Du travail au jogging : souffler un peu

Xavier Noël ne lésine pas sur le travail. "Je planche quasiment non-stop sur mes recherches depuis trois ans", admet-il. "Il n’est d’ailleurs pas rare que je travaille chez moi en soirée ou le week-end."
Xavier Noël serait-il lui-même un peu accro? "Mes recherches me passionnent tant qu'elles en deviennent ludiques ! Mais je veille toujours à ménager des moments de déconnexion totale pour ma famille, en particulier pour mon petit garçon de 5 ans." Car il semble bien que ce soit là une des recettes du chercheur: un travail acharné mais sans oublier de décompresser. Il n’est d’ailleurs pas rare de voir le Dr Noël accompagné de ses collaborateurs faire un jogging sur le temps de midi, histoire de souffler un peu!

Le patient au coeur de la recherche

Pour Xavier Noël, la recherche ne se suffit pas à elle-même. Pragmatique, l'homme ne perd jamais de vue que la finalité de son travail est de soigner. "Il est indispensable de faire le lien entre la pratique clinique et la recherche", explique-t-il. "Il ne faut pas oublier que pendant que nous planchons sur nos sujets d’études, des patients continuent de souffrir. Ce sont ces personnes qui m'ont donné envie de faire ce métier."
D’où la double finalité de ses recherches au FNRS: approfondir son modèle théorique en matière d’alcoolisme, de jeu pathologique et de mésusage du cannabis tout en développant des applications cliniques destinées à améliorer la prise en charge des patients.

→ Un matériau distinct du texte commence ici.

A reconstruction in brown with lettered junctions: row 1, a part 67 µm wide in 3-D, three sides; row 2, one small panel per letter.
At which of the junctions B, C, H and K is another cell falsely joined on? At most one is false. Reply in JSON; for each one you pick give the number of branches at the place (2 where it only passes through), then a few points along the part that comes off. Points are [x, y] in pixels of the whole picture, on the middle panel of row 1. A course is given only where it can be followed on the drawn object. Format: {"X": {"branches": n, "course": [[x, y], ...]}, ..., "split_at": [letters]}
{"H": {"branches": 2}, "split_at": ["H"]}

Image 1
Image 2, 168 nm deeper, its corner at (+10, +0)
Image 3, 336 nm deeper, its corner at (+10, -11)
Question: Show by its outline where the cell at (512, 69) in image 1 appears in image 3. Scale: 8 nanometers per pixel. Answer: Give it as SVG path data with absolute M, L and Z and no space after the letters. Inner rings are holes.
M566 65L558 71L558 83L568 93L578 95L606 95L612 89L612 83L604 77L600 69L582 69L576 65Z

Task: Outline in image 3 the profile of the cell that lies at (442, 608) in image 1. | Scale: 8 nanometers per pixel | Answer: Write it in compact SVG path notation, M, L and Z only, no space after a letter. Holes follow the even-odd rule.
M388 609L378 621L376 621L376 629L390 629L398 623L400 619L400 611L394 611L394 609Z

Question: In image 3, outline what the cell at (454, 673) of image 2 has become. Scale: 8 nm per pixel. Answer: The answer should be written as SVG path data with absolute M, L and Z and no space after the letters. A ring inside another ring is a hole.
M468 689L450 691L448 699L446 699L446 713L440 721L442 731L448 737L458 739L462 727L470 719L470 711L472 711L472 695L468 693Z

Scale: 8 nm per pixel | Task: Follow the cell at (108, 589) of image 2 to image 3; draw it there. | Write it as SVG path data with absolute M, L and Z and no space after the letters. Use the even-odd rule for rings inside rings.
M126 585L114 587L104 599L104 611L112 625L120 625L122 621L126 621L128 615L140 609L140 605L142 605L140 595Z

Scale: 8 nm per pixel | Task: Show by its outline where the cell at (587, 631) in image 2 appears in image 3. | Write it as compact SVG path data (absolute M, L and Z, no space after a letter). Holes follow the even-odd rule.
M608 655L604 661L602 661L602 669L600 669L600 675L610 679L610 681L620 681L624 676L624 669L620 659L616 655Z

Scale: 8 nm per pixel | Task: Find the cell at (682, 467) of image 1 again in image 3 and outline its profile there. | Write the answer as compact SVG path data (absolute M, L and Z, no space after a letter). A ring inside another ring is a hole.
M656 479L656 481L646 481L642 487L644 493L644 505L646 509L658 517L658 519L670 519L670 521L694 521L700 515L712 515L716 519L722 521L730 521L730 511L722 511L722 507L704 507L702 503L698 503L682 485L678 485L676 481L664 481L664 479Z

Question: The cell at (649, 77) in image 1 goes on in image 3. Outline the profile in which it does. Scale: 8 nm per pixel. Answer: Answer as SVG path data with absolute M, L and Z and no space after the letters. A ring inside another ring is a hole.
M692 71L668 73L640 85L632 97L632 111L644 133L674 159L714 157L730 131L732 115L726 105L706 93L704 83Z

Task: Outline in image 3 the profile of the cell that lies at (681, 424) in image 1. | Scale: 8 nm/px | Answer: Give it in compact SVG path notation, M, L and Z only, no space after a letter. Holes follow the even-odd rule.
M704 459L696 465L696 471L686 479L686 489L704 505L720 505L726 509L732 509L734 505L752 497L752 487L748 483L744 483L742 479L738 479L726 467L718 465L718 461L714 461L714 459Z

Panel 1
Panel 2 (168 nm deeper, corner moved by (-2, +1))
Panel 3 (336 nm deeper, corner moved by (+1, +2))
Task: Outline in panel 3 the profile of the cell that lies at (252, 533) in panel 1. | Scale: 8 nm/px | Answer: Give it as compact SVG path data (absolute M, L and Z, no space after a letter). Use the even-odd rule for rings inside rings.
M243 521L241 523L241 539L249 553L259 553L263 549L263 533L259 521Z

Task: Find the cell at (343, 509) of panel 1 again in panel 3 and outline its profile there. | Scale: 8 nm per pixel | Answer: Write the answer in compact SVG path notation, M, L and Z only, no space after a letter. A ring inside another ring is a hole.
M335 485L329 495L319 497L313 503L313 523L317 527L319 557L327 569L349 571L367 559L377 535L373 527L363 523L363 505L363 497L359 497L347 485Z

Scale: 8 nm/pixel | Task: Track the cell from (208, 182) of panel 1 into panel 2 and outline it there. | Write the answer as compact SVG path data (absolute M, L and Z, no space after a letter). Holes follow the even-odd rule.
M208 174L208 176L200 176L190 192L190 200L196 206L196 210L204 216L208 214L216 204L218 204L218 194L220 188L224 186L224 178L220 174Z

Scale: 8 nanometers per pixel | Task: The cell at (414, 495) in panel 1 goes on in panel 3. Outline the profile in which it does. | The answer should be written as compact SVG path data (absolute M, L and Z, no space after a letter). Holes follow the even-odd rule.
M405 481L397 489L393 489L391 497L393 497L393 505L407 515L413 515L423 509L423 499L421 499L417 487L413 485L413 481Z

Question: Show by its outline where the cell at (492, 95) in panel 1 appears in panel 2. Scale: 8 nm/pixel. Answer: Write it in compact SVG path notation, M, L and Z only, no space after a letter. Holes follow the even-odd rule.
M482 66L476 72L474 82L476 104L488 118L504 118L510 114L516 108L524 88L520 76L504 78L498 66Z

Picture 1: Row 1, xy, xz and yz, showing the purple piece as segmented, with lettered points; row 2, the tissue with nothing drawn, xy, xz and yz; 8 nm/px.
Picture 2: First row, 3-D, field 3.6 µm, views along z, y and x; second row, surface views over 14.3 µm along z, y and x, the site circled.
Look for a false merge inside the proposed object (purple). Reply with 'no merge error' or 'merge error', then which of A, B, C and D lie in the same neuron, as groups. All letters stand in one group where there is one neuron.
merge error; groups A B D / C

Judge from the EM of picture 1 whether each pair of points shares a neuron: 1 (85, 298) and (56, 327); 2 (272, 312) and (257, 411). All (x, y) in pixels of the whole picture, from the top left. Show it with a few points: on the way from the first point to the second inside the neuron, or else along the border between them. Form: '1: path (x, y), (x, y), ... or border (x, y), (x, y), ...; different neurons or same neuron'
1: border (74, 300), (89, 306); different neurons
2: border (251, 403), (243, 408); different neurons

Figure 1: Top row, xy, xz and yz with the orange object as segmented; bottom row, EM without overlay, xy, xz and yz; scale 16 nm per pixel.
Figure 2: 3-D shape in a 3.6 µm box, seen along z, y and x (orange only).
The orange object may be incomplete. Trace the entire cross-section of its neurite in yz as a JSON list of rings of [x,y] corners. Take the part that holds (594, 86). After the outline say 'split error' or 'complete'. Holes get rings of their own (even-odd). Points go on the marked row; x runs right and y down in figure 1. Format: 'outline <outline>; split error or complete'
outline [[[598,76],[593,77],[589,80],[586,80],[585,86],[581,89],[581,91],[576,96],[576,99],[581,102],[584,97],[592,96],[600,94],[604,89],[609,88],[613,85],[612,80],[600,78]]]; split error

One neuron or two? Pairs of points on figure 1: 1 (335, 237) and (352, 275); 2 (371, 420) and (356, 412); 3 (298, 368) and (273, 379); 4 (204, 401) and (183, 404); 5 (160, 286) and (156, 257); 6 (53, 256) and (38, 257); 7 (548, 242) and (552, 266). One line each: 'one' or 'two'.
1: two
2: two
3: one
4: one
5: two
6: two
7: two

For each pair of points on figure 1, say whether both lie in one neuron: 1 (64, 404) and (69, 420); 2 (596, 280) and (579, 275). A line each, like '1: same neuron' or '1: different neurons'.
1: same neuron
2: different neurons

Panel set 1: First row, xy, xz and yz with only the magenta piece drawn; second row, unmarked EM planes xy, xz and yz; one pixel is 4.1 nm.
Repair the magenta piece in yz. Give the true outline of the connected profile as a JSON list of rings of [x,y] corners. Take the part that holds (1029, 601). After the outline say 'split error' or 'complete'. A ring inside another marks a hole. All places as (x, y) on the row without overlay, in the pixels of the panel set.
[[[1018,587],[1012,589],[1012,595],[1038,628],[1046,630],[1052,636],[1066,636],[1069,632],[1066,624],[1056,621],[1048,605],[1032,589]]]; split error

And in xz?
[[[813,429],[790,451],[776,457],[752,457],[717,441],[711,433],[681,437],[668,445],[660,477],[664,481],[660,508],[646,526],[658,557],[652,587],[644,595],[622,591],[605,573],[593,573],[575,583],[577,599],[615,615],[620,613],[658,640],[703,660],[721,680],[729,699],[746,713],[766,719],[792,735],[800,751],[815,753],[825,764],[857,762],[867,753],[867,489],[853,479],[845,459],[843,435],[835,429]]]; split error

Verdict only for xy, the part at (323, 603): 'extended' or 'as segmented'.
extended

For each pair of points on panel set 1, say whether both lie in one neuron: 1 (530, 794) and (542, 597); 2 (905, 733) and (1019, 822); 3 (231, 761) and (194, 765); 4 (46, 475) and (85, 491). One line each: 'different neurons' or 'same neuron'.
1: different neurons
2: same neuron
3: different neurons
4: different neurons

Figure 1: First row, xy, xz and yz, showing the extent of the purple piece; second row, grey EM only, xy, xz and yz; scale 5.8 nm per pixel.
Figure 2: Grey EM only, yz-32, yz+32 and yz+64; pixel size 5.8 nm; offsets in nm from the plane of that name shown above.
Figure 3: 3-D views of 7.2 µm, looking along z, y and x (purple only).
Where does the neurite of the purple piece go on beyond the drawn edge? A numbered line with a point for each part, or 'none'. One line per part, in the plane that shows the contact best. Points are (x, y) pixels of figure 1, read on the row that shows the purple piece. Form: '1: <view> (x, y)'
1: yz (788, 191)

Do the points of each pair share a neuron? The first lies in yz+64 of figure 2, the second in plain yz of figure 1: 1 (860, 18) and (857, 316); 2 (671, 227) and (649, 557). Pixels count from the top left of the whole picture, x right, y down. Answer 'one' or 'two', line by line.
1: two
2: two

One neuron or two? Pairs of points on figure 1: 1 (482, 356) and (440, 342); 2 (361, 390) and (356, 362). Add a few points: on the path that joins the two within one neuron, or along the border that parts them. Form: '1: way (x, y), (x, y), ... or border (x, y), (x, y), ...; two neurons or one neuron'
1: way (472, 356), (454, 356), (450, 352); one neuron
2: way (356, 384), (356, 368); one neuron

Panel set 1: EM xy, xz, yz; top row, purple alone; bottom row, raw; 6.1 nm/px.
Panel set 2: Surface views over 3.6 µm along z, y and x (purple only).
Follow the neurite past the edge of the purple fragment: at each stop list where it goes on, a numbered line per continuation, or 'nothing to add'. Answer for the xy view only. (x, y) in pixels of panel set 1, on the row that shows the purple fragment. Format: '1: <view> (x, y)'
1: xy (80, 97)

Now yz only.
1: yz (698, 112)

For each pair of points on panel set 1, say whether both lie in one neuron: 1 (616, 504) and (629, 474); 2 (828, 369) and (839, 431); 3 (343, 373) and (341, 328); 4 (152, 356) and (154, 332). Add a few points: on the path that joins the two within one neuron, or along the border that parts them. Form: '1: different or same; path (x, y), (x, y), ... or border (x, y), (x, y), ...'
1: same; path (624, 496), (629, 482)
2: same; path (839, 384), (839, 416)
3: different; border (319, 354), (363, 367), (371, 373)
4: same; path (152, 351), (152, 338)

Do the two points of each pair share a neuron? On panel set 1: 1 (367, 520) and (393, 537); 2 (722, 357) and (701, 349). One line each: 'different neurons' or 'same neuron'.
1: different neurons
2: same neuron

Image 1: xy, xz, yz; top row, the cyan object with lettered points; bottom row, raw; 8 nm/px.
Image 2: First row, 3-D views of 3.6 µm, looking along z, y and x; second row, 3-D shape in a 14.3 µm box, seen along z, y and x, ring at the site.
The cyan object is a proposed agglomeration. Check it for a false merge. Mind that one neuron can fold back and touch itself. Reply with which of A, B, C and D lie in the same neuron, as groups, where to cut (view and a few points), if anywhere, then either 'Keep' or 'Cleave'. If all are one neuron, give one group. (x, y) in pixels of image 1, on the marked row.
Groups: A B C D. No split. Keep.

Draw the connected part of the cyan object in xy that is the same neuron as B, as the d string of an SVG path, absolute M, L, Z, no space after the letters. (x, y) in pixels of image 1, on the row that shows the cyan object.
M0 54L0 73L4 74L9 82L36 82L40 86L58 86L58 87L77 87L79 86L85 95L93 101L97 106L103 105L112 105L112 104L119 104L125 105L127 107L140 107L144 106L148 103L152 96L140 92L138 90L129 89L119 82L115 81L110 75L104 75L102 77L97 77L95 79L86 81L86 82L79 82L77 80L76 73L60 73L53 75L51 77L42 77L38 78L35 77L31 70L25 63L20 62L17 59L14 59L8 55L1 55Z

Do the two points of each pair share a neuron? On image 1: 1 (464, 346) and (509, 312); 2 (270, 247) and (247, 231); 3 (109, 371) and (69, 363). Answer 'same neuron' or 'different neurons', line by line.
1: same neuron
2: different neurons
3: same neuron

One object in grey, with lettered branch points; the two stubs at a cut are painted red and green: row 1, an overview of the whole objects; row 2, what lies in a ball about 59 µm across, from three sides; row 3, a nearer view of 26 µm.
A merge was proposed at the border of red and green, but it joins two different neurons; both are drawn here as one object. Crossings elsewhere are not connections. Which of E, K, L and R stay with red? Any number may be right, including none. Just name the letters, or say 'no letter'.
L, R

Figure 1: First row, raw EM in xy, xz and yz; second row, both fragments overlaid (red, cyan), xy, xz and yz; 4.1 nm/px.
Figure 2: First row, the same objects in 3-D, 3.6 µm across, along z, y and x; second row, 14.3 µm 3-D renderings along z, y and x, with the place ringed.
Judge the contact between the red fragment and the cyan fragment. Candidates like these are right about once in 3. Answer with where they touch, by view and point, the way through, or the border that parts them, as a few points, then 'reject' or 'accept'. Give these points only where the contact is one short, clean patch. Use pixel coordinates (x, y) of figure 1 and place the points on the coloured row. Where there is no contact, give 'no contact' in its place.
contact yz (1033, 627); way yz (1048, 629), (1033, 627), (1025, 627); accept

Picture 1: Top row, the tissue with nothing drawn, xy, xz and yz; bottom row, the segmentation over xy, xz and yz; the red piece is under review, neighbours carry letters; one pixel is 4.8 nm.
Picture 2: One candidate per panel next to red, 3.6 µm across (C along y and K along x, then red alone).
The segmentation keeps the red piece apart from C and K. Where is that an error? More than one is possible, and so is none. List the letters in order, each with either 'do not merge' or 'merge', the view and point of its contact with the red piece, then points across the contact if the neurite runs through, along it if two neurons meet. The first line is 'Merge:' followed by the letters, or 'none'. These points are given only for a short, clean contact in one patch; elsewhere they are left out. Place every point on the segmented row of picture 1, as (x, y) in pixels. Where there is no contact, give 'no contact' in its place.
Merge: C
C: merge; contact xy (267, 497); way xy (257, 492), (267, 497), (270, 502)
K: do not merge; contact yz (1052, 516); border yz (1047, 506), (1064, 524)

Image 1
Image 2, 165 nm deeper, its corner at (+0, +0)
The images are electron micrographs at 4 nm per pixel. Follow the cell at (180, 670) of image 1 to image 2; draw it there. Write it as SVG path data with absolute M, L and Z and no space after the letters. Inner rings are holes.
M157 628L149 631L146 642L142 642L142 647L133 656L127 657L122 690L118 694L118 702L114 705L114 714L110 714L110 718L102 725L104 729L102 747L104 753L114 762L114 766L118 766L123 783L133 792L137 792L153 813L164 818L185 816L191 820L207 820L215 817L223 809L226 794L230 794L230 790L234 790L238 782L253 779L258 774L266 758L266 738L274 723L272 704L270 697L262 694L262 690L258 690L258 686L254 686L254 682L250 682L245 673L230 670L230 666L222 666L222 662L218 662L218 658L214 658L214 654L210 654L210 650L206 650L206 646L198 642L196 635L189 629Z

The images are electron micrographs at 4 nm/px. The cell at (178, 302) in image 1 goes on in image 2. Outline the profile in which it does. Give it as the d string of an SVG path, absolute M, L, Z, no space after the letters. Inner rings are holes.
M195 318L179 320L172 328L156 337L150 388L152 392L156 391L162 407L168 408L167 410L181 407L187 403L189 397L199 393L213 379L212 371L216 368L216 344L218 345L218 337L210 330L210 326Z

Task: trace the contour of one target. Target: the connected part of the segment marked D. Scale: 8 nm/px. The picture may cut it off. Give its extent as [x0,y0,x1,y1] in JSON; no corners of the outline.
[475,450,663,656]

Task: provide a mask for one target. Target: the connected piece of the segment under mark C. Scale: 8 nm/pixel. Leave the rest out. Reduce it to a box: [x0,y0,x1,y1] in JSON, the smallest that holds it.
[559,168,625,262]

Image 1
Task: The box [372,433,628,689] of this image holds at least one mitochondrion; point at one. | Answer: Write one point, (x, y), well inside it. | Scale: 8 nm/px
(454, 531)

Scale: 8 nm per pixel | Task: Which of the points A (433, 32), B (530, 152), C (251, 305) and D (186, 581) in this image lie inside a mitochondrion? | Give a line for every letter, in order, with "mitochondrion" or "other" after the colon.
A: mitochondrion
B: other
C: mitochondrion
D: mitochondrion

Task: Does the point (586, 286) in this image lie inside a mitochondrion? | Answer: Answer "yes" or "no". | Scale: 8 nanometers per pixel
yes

:: Communiquer, collaborer :: Xavier Noël défend avec ardeur les vertus de la collaboration. "S’il n’y a pas d’enrichissement extérieur, c’est tout le projet qui perd de sa qualité", argumente-t-il. L’équipe du Laboratoire de Psychologie Médicale, Alcoologie et Toxicomanie collabore régulièrement avec d'éminents chercheurs d’autres universités - Californie, Genève, Gand ou encore Exeter - afin de mettre au point des techniques de remédiation cognitive. Cette forme de rééducation permet aux joueurs pathologiques de prendre moins de risques et donc de limiter le jeu.
:: Un pôle d'excellence :: Avec cette nouvelle nomination au FNRS, le Laboratoire de Psychologie Médicale, Alcoologie et Addictologie basé sur le site Horta du CHUB se positionne comme l’un des pôles d’excellence de l’ULB. La nomination de Xavier Noël en tant que chercheur qualifié au FNRS est la deuxième en 4 ans pour ce service. À ses côtés, Salvatore Campanella se consacre quant à lui à l’étude des mécanismes psychophysiologiques associés aux addictions.